● TEXT BLOCK:
Apple unveiled its iPhone 15 Pro this week, a handset powered by the all-new A17 Pro SoC. The industry’s first 3nm chip features 19 billion transistors and is comprised of a six-core CPU, made up of two performance cores and four efficiency cores, alongside a 16-core neural engine that can process up to 35 trillion operations per second.
Tom’s Hardware notes that the A17 Pro’s single-core Geekbench 6 performance is about 10% faster than its predecessor, the A16 Bionic, which is what Apple said during its Wonderlust event. Apple’s latest chip’s single-core score of 2,914 puts it in the same category as many desktop processors and is only around 10% behind the Ryzen 9 7950X (3,172) and Core i9-13900K (3,223).
These sorts of synthetic benchmarks don’t tell the whole story, though. For a start, the A17 Pro’s 3.75GHz operating frequency is far behind the 5.80GHz of the Ryzen and 6.0GHz of the Raptor Lake CPUs. It’s also comparing a mobile chip with a TDP of 7.5 – 8W against desktop CPUs with TDPs over 100W.
The other factor is the core count. The A17 Pro’s six cores help the chip to a multi-core score of 7,199, which is just 3% more than the A16 Bionic, suggesting that Apple made minimal architectural changes in its latest generation, if any. The Ryzen 9 7950X (16 cores) more than triples the A17 Pro’s multi-core score to 22,240, while the 24-core (8 performance, 16 efficient) i9-13900K has an even higher score of 22,744.

● WORK ITEM A:
In the iPhone 15 Pro text, what is the A17 Pro's single-core Geekbench 6 score?
● WORK ITEM B:
Quote the iPhone 15 Pro text between "Apple unveiled its" and "Core i9-13900K (3,223).", inclusive.
The listing has no connection to the iPhone 15 Pro text.

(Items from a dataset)
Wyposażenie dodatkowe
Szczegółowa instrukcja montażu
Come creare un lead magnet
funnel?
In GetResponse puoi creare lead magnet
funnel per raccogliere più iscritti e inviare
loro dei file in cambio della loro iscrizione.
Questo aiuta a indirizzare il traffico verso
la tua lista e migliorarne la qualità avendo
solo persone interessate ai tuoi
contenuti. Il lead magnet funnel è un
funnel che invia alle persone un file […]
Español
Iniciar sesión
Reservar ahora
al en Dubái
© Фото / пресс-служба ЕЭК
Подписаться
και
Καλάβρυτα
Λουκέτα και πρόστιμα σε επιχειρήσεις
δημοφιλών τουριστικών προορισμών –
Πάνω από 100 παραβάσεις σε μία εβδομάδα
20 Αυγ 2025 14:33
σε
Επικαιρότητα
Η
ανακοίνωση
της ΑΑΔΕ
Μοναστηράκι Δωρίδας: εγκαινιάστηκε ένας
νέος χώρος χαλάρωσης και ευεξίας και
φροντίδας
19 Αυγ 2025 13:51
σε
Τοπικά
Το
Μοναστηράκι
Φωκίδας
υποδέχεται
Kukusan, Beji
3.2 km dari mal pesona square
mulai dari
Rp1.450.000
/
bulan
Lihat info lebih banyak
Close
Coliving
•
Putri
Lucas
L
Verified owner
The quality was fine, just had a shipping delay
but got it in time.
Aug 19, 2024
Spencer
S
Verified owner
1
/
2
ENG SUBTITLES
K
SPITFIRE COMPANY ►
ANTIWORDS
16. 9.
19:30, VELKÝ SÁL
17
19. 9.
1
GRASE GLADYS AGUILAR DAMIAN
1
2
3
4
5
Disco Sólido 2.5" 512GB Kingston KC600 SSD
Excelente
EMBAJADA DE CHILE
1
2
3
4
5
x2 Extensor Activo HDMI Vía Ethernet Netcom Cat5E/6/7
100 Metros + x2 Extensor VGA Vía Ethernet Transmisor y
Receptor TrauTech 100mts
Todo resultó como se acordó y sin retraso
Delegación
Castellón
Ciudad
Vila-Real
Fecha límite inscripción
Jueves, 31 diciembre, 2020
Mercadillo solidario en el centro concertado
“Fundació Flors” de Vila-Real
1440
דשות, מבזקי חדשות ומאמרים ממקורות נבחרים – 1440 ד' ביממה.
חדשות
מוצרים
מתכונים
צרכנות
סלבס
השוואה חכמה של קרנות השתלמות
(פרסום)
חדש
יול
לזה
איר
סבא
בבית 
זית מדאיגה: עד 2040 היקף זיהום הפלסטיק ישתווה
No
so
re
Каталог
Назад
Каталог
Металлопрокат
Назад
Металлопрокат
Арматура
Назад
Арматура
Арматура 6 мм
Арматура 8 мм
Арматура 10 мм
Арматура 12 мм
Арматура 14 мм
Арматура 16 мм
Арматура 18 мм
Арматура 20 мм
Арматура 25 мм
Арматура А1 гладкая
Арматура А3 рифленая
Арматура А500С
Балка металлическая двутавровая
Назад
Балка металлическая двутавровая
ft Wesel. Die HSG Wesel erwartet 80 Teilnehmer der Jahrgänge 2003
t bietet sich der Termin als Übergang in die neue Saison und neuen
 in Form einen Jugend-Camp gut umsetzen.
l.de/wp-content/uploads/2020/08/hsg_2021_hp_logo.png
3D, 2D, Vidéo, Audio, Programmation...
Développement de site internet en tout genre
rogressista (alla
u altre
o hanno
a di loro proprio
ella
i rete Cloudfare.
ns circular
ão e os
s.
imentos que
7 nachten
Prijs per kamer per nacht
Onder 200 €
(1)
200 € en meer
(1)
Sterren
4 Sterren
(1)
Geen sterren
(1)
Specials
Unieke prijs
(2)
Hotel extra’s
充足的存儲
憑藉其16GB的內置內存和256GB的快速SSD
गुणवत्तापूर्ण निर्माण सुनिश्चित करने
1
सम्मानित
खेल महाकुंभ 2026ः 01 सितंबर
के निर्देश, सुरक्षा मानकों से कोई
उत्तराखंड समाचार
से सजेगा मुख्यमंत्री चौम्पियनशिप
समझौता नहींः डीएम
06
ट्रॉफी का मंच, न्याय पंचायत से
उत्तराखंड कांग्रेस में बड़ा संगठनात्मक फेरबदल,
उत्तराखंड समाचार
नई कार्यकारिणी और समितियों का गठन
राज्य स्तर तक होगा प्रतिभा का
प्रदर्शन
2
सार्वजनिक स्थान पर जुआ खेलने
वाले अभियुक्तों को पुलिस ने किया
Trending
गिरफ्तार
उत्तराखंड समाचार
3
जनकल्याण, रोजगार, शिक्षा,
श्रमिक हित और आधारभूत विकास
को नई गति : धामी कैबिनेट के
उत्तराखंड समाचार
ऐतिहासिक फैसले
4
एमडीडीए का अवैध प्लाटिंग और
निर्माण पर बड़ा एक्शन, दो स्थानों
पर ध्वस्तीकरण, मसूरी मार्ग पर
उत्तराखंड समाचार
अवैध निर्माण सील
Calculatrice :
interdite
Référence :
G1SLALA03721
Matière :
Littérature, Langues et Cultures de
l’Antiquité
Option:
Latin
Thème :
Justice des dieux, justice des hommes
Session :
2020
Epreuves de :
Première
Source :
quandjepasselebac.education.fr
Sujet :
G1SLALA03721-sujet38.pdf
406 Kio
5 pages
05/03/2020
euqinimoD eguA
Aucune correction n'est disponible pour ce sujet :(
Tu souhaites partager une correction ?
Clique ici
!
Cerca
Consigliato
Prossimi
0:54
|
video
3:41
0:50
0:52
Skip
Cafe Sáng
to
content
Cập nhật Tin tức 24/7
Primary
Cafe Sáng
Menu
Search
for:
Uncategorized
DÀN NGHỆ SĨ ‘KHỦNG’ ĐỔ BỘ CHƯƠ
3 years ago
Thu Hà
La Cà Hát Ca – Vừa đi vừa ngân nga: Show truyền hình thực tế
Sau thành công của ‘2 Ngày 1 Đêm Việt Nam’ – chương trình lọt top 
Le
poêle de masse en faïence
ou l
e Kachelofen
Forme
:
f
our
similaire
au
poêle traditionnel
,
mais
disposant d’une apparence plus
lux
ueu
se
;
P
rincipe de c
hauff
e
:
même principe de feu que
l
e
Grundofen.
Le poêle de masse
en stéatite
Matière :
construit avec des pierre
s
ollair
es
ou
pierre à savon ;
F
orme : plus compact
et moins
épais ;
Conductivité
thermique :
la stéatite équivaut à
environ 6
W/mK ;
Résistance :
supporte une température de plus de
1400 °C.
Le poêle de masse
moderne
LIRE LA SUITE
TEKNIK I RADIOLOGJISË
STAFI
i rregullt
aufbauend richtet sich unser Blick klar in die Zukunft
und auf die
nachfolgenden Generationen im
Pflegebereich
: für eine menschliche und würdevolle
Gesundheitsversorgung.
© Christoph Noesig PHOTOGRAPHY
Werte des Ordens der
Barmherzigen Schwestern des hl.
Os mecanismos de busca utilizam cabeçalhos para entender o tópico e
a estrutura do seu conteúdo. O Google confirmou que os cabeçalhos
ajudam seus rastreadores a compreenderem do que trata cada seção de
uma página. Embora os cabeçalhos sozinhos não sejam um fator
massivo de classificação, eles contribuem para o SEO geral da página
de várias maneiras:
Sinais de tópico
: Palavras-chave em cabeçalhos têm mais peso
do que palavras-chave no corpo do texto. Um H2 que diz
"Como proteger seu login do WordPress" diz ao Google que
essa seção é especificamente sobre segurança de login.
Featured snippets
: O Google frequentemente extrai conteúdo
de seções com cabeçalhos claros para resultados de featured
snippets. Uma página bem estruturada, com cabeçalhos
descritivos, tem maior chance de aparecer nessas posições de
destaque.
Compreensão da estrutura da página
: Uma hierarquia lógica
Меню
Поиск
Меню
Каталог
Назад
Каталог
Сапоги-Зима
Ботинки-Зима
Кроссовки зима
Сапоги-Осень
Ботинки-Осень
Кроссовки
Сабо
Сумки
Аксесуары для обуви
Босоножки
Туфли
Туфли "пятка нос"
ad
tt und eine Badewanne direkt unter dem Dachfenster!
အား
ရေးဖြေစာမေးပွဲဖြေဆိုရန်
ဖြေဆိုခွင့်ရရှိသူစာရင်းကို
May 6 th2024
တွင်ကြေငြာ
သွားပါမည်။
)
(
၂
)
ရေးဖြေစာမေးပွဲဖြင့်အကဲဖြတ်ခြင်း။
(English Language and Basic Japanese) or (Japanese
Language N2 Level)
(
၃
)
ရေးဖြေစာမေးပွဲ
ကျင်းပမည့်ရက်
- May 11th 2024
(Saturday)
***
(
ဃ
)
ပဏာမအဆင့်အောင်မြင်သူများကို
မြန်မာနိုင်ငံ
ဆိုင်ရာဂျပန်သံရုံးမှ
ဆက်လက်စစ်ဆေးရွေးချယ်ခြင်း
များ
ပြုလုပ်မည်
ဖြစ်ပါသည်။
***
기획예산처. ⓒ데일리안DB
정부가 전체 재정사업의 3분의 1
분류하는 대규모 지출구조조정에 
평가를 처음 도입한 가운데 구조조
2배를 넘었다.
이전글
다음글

● TASK RESPONSE A:
2,914

● TASK RESPONSE B:
Apple unveiled its iPhone 15 Pro this week, a handset powered by the all-new A17 Pro SoC. The industry’s first 3nm chip features 19 billion transistors and is comprised of a six-core CPU, made up of two performance cores and four efficiency cores, alongside a 16-core neural engine that can process up to 35 trillion operations per second.
Tom’s Hardware notes that the A17 Pro’s single-core Geekbench 6 performance is about 10% faster than its predecessor, the A16 Bionic, which is what Apple said during its Wonderlust event. Apple’s latest chip’s single-core score of 2,914 puts it in the same category as many desktop processors and is only around 10% behind the Ryzen 9 7950X (3,172) and Core i9-13900K (3,223).